Mais, le Brésil est surtout vu comme un allié qui peut atténuer la domination du Nord.
« L’influence et l’activisme économique du Brésil doivent être vus de façon positive. Le Brésil et la Chine ont prouvé à l’Afrique que le développement est possible », souligne le ministre des Zones économiques spéciales du Congo, Alain Akouala Atipault.
« Hier l’Afrique était en relation de coopération uniquement avec les ex-puissances colonisatrices. L’émergence de la Chine et du Brésil donne une possibilité de coopération sud-sud. Au Congo, où nous préparons le développement de zones économiques spéciales, le Brésil, la Chine et Singapour vont nous servir de modèle », explique-t-il
« Nous avons beaucoup à apprendre du Brésil dans l’agriculture et la recherche.

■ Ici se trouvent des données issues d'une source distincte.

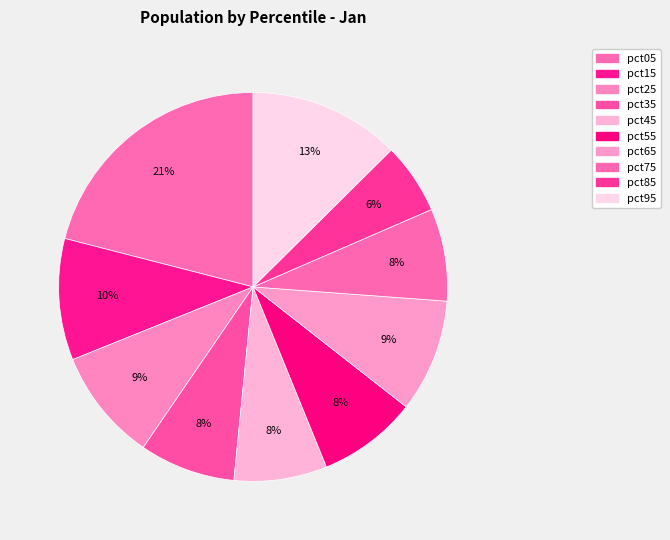

What percentage do pct65 and pct95 together represent?

22.0%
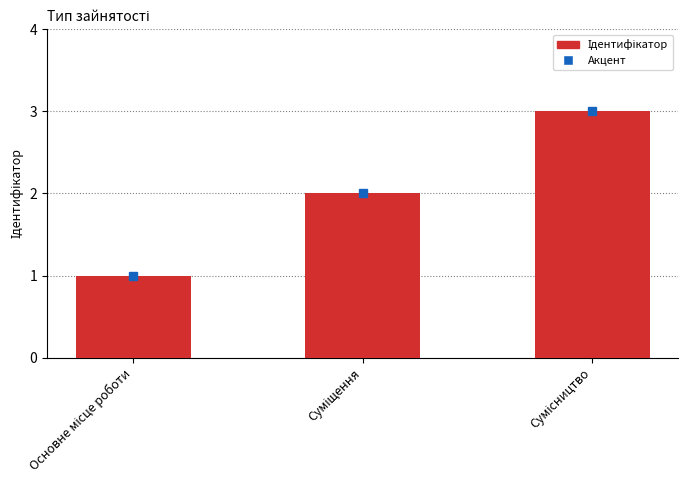

Does the chart contain stacked bars?

No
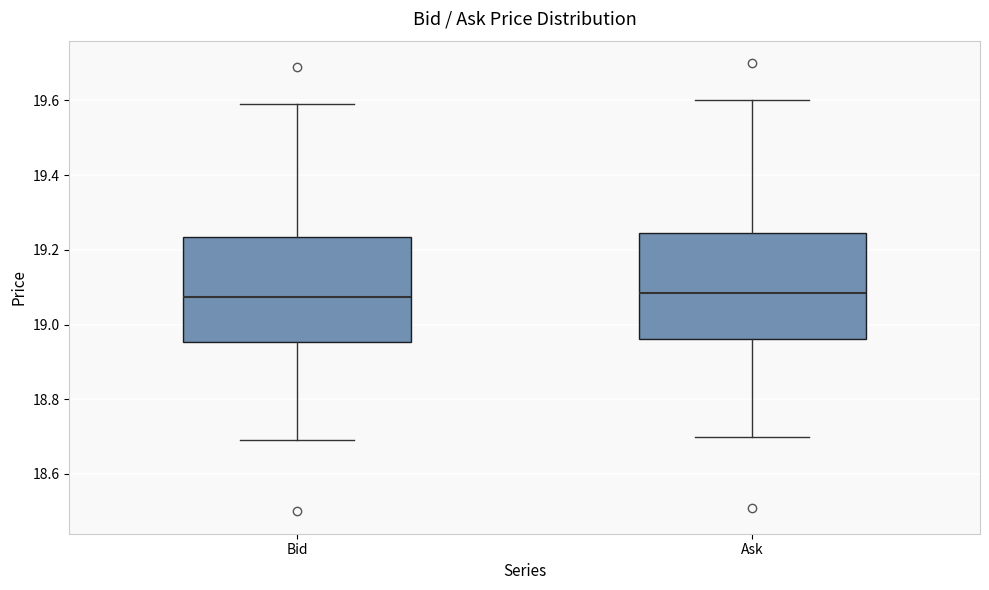

Reading left to right, transcribe this box plot: for each box, give where its median line is, the range the box spans, and where its two whiskers end, as read against the y-axis. The values are not printed on the chart, so give them approximately, as read against the axis.

Bid: median 19.08, box 18.96 to 19.24, whiskers 18.70 to 19.60
Ask: median 19.08, box 18.96 to 19.24, whiskers 18.70 to 19.60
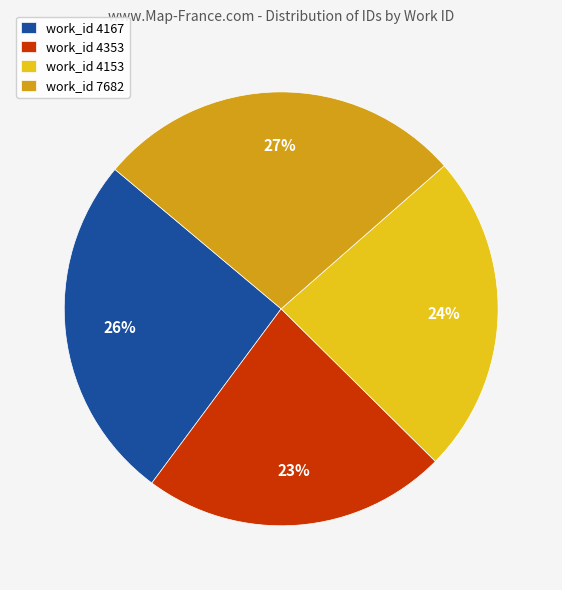

To the nearest percent, what is the combined percentage of work_id 7682 and work_id 4353?

50%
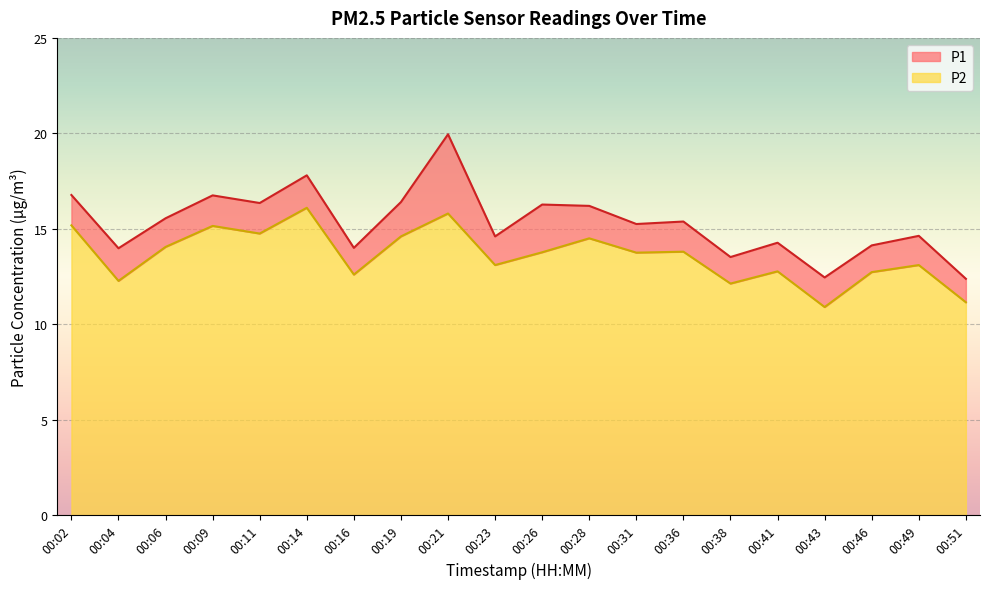

List the series in order of their overall mean, highest first.

P1, P2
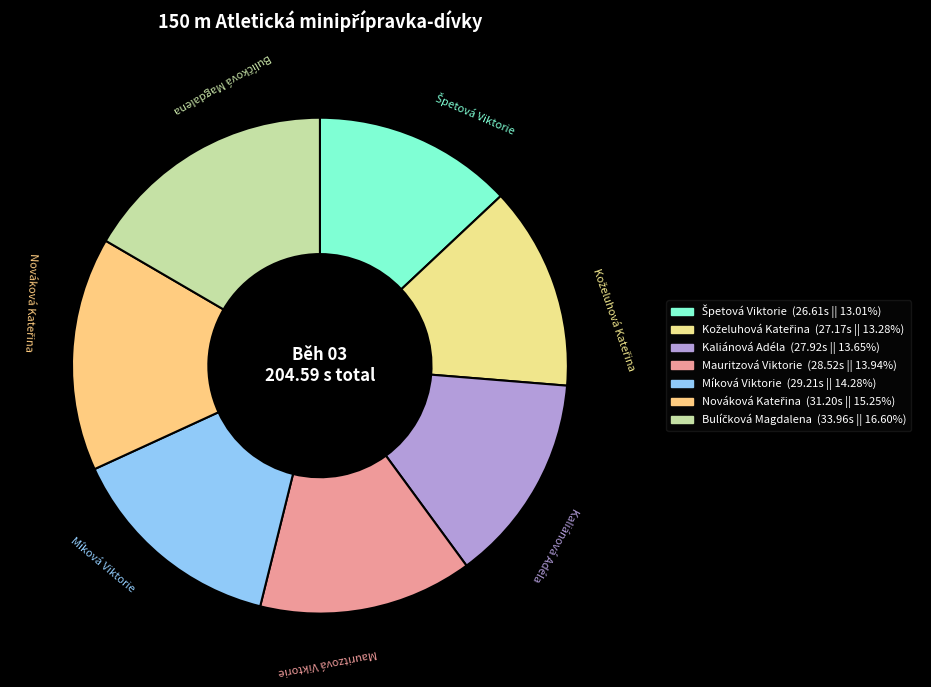

How many segments does this pie chart have?

7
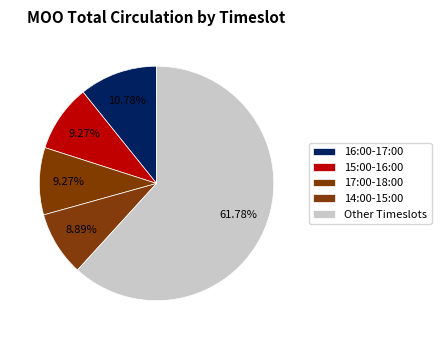

How many slices are in this pie chart?

5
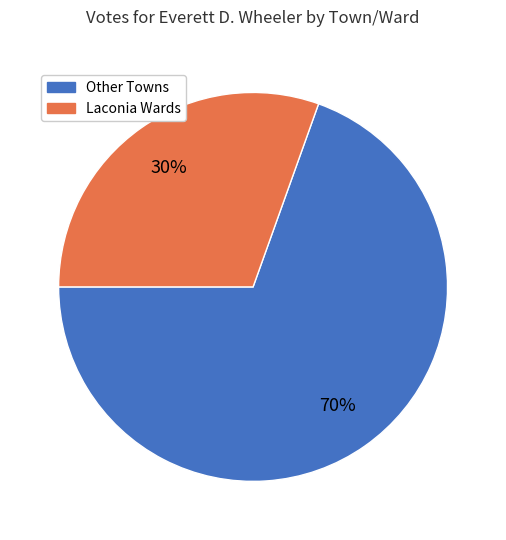

To the nearest percent, what is the average slice percentage?

50%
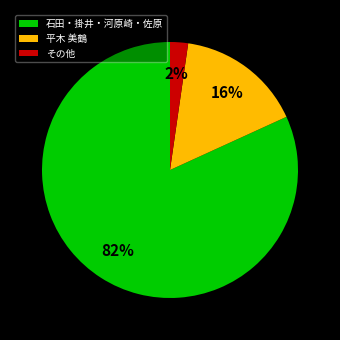

Is it true that その他 is 16% of the pie?

False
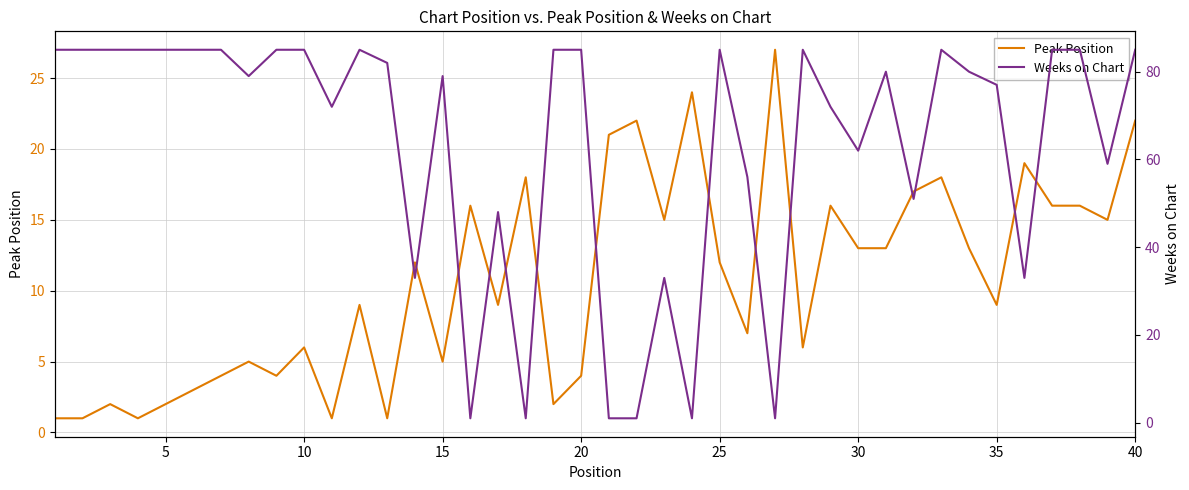

Reading left to right, what are all the values shown in this chart?

Peak Position: 1	1	2	1	2	3	4	5	4	6	1	9	1	12	5	16	9	18	2	4	21	22	15	24	12	7	27	6	16	13	13	17	18	13	9	19	16	16	15	22
Weeks on Chart: 85	85	85	85	85	85	85	79	85	85	72	85	82	33	79	1	48	1	85	85	1	1	33	1	85	56	1	85	72	62	80	51	85	80	77	33	85	85	59	85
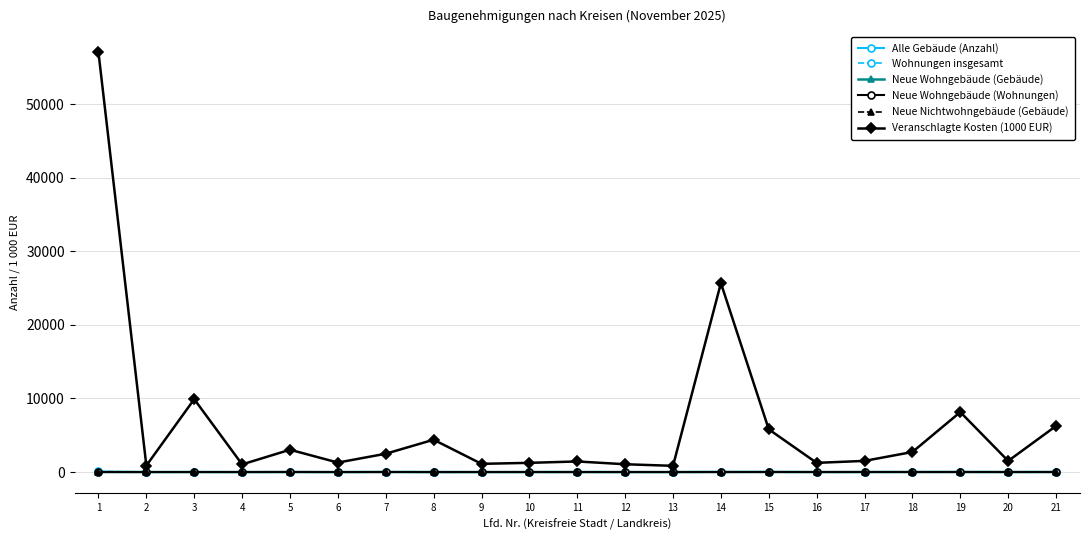

How many values in the Neue Wohngebäude (Wohnungen) series are below 3?

9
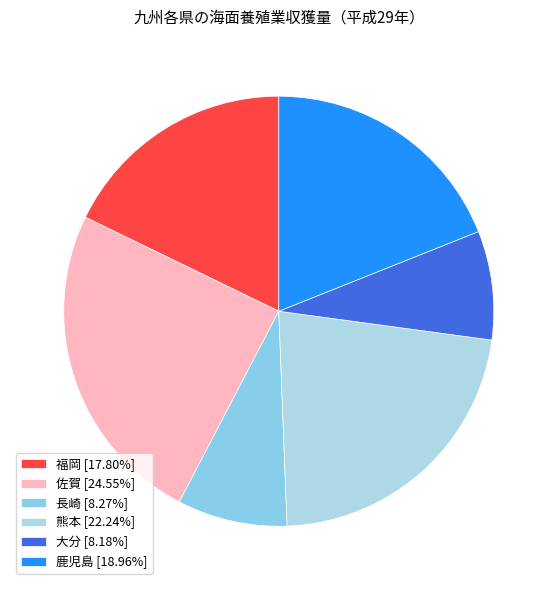

How many slices are in this pie chart?

6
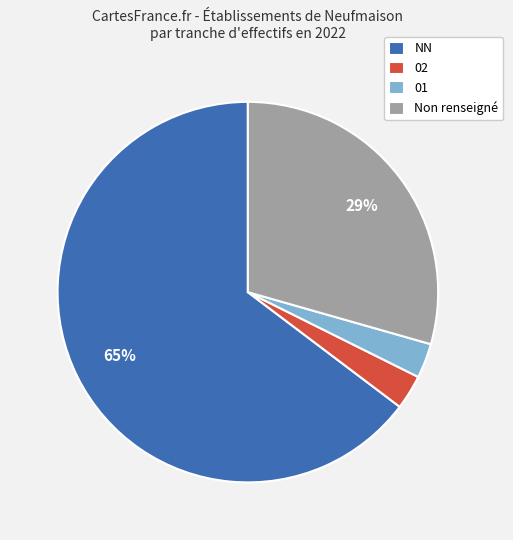

Which slice is the largest?

NN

Nous avons décidé de créer une commission stratégique entre les deux pays », a renchéri le président guinéen Alpha Condé, de retour d’une récente visite au Brésil.
« Il y a en ce moment une dynamique très perceptible de l’intérêt du Brésil pour l’Afrique. Tout ce que le Brésil compte de forces sociopolitiques +afrodescendantes+ (noires, NDLR) sont mobilisées pour des relations plus étroites avec l’Afrique. Les Brésiliens s’en sentent proches, contrairement aux Chinois », observe le tout premier ambassadeur du Burkina Faso à Brasilia, Alain-Jean Gustave Ilboudo.
En juillet 2006, Lula avait déjà impulsé une coopération avec le Kenya, en matière d’énergie et d?éducation. Les échanges restent cependant limités.
Le Brésil, qui exporte notamment son sucre vers le Nigeria, est le troisième importateur de brut nigérian, derrière les USA et l’Inde. Le géant africain est en contact avec le Brésil pour la privatisation de son réseau électrique.
Toutefois, un officiel sénégalais note un changement récent: « Autant Lula était internationaliste, autant l’actuelle présidente Dilma Rousseff, également du Parti travailliste, semble mettre l’accent sur les problèmes internes ».